* **Directions for this task**:
Copy every line of the items below word for word, leaving out the pictures.

———

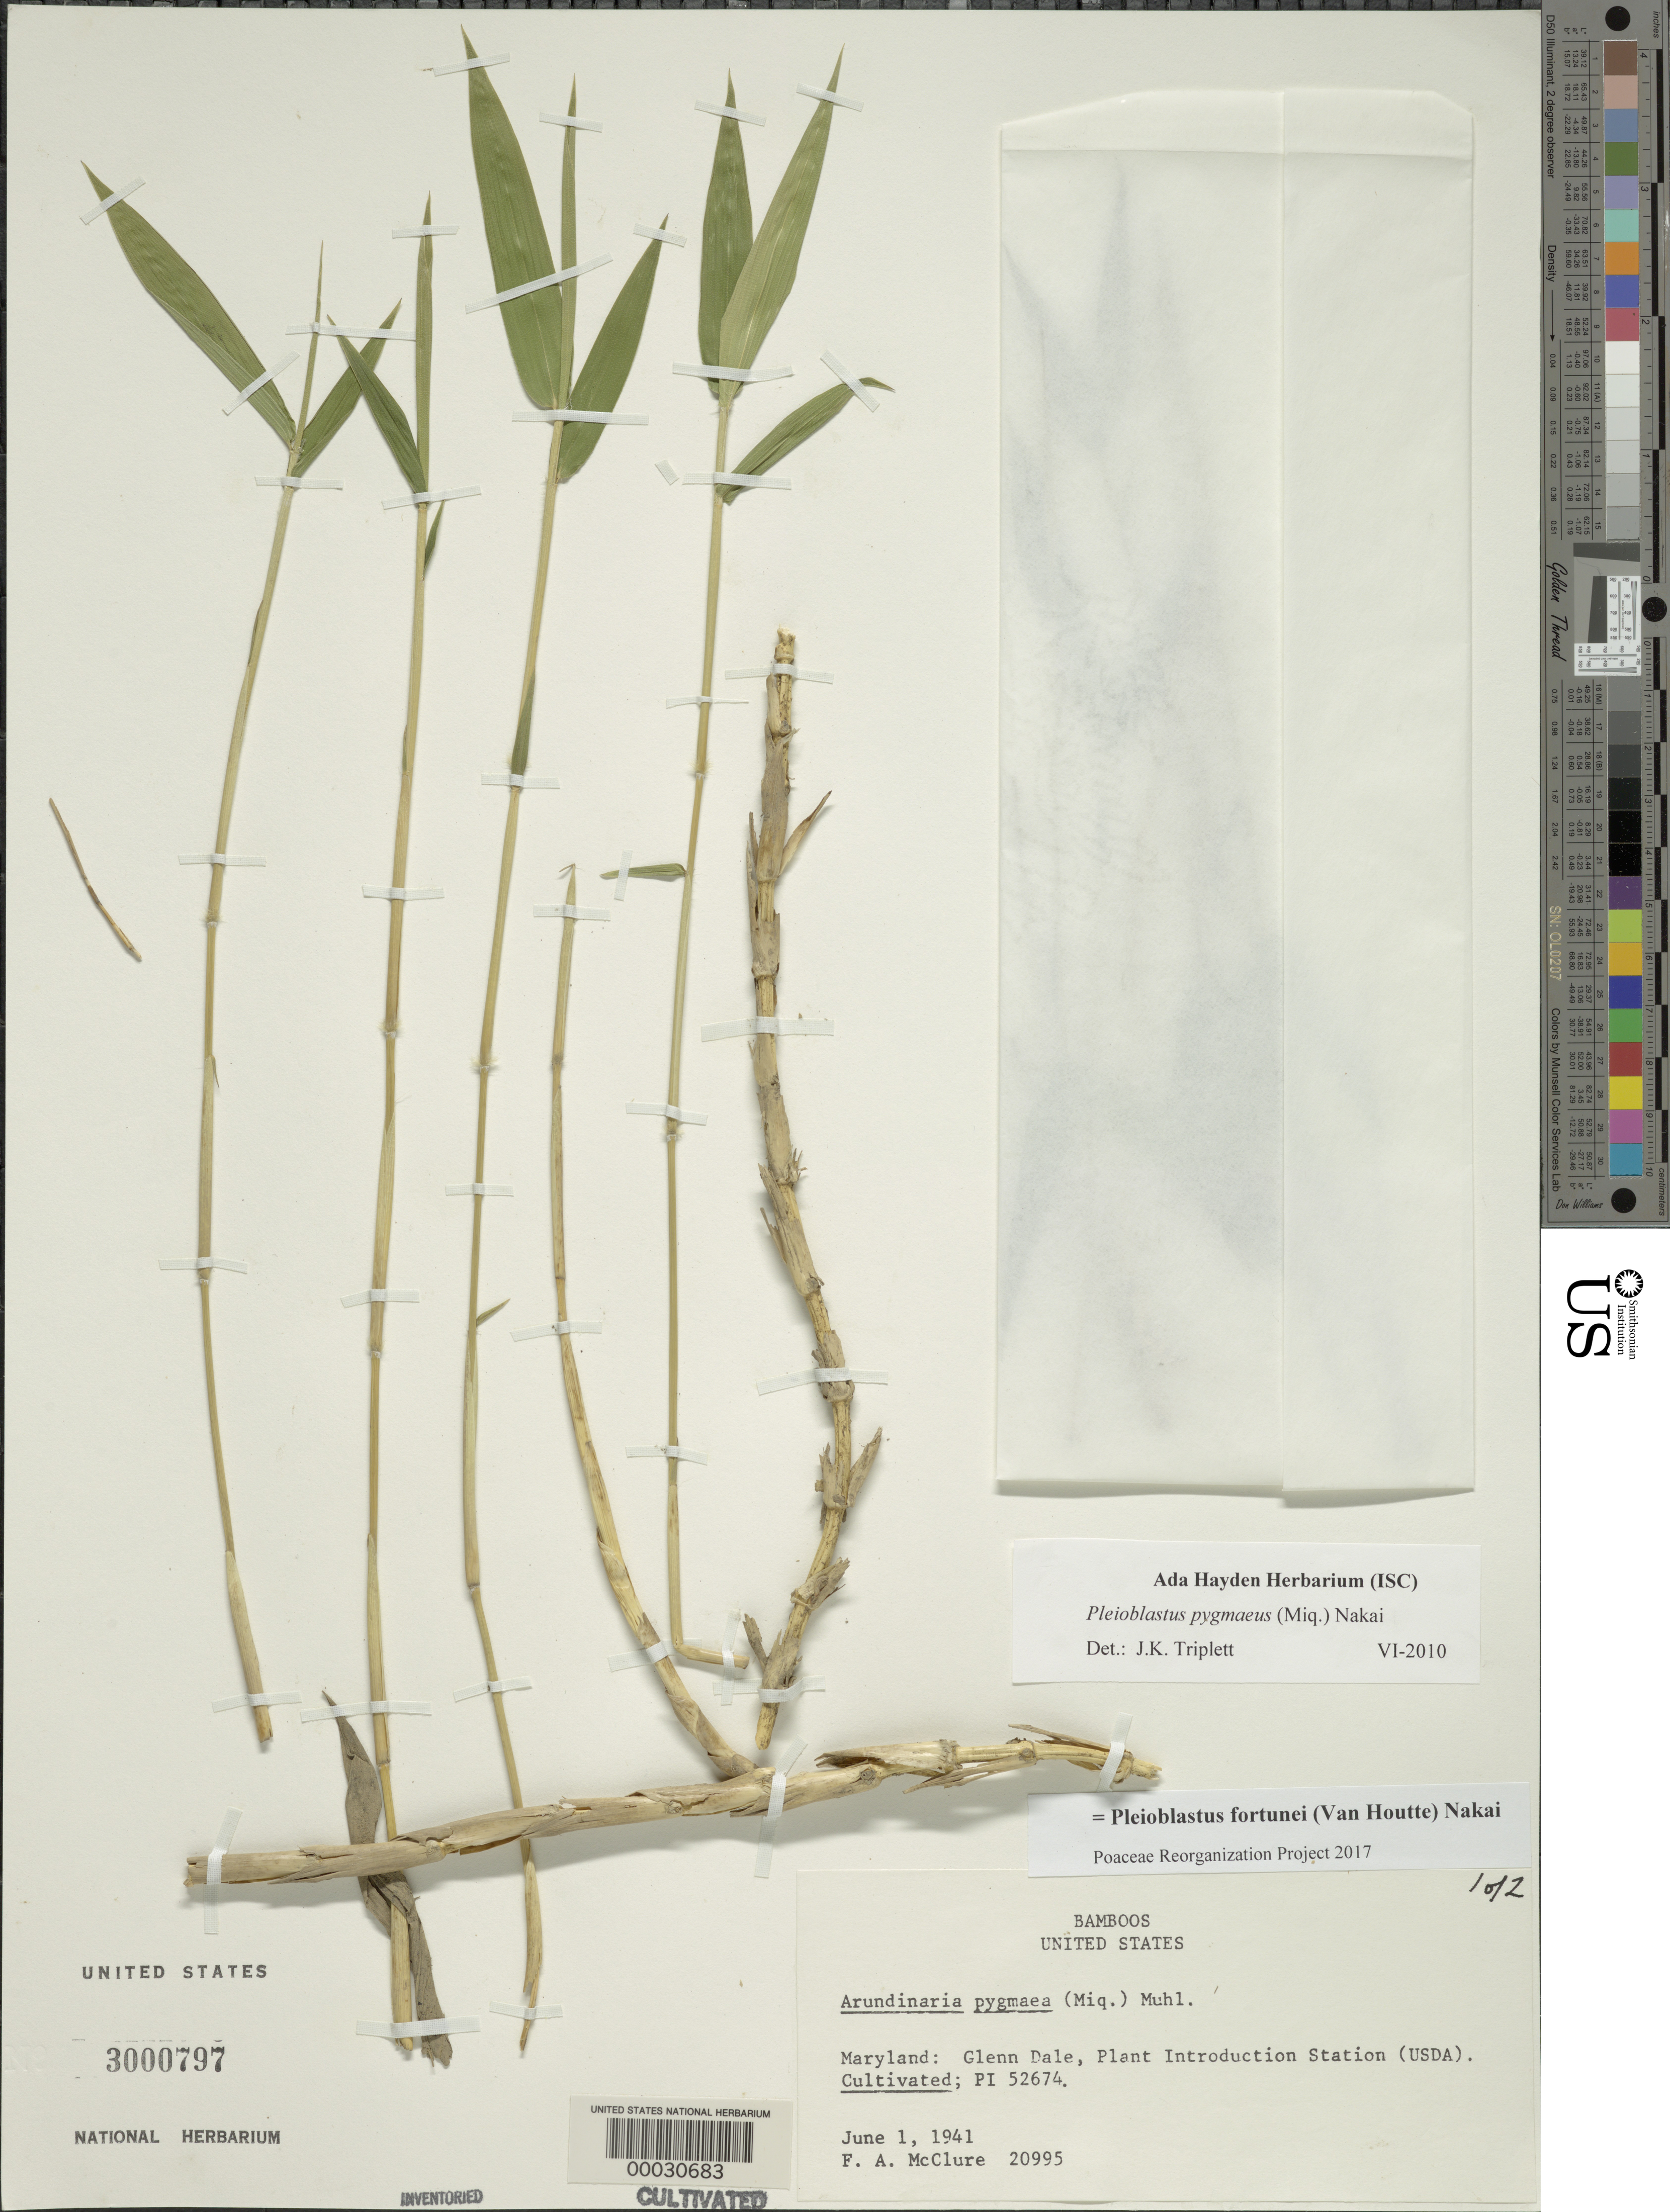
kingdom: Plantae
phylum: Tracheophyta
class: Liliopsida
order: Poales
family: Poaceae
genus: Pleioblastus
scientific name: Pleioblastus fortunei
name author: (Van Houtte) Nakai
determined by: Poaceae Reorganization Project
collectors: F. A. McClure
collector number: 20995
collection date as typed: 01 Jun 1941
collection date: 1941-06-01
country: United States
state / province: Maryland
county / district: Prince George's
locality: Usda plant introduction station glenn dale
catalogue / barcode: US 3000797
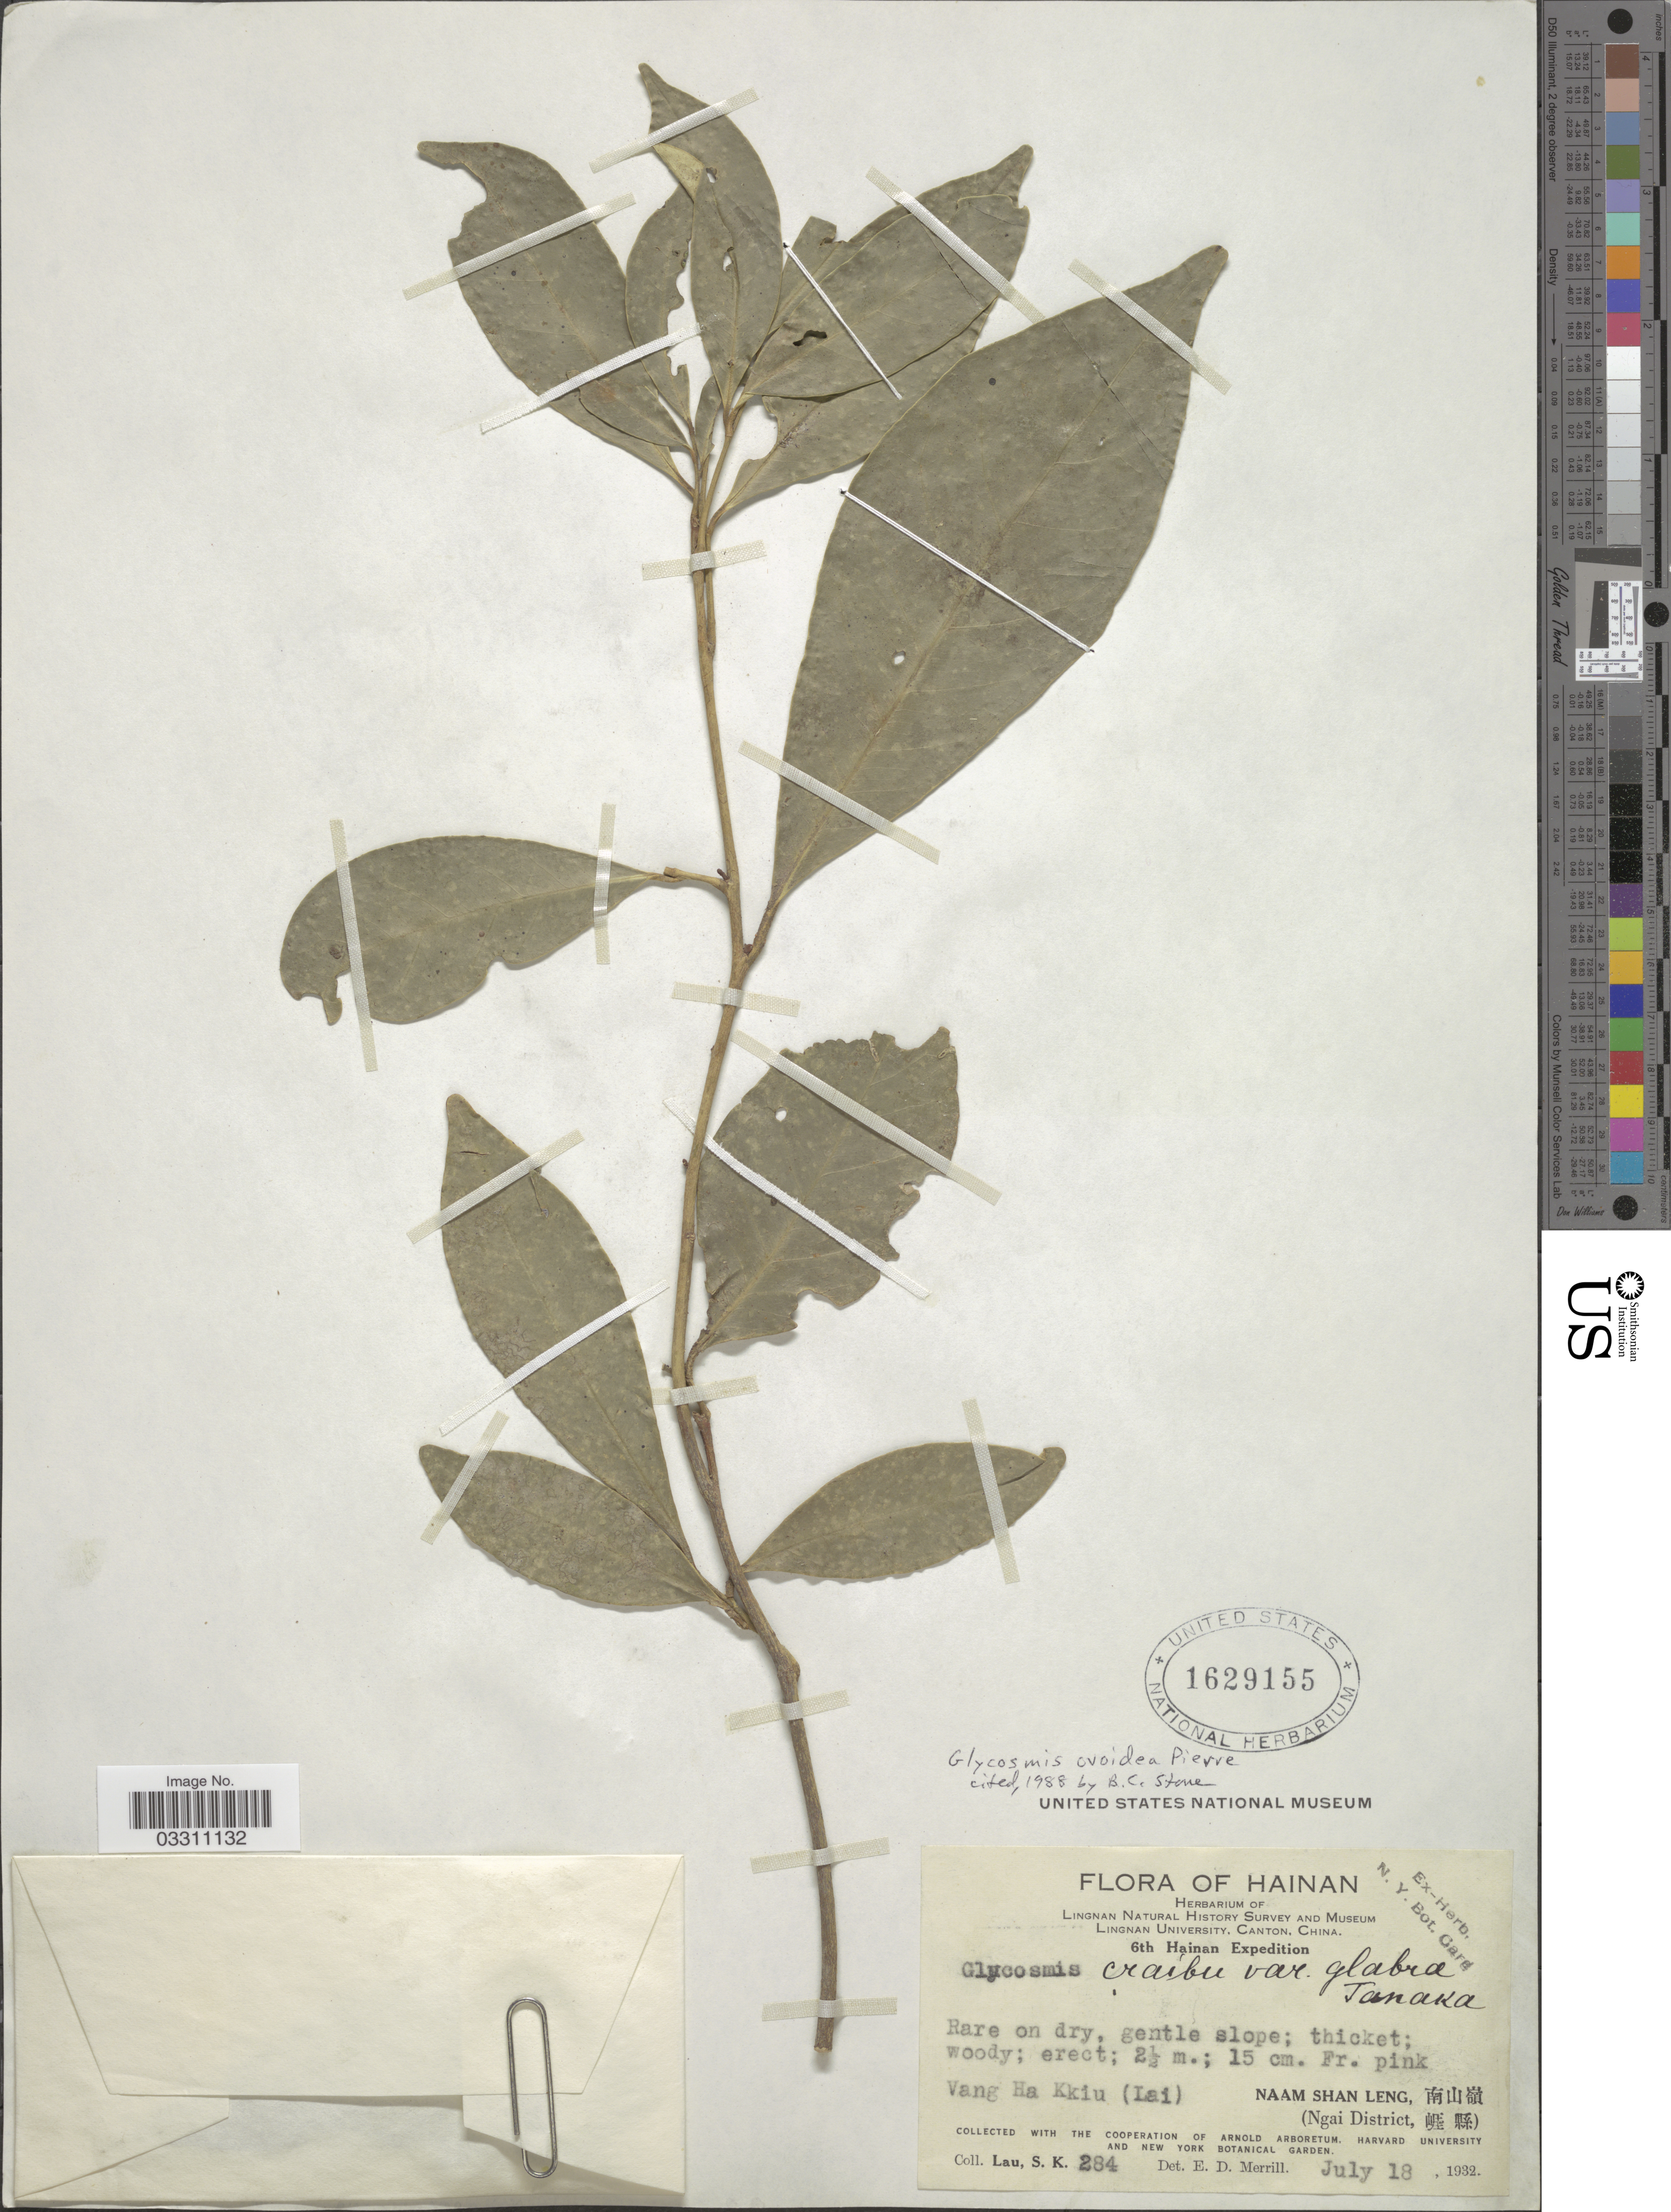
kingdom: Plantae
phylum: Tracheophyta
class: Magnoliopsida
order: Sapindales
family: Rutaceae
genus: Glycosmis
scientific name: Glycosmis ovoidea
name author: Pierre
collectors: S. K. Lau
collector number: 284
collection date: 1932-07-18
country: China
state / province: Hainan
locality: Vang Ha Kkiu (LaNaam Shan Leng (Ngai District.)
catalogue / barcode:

———

* **Task response**:
kingdom: Plantae
phylum: Tracheophyta
class: Liliopsida
order: Poales
family: Poaceae
genus: Pleioblastus
scientific name: Pleioblastus fortunei
name author: (Van Houtte) Nakai
determined by: Poaceae Reorganization Project
collectors: F. A. McClure
collector number: 20995
collection date as typed: 01 Jun 1941
collection date: 1941-06-01
country: United States
state / province: Maryland
county / district: Prince George's
locality: Usda plant introduction station glenn dale
catalogue / barcode: US 3000797
kingdom: Plantae
phylum: Tracheophyta
class: Magnoliopsida
order: Sapindales
family: Rutaceae
genus: Glycosmis
scientific name: Glycosmis ovoidea
name author: Pierre
collectors: S. K. Lau
collector number: 284
collection date: 1932-07-18
country: China
state / province: Hainan
locality: Vang Ha Kkiu (LaNaam Shan Leng (Ngai District.)
catalogue / barcode:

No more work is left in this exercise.